GOAL: Reproduce the following lines word for word, leaving nothing out and adding nothing.

INPUT MATERIAL:

============

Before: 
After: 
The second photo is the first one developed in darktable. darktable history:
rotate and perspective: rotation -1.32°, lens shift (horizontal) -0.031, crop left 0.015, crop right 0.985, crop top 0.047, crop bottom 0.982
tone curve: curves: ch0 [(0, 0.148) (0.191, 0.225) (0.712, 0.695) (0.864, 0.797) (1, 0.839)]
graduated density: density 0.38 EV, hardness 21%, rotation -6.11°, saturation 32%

============

WORKED SOLUTION:
Before: 
After: 
The second photo is the first one developed in darktable. darktable history:
rotate and perspective: rotation -1.32°, lens shift (horizontal) -0.031, crop left 0.015, crop right 0.985, crop top 0.047, crop bottom 0.982
tone curve: curves: ch0 [(0, 0.148) (0.191, 0.225) (0.712, 0.695) (0.864, 0.797) (1, 0.839)]
graduated density: density 0.38 EV, hardness 21%, rotation -6.11°, saturation 32%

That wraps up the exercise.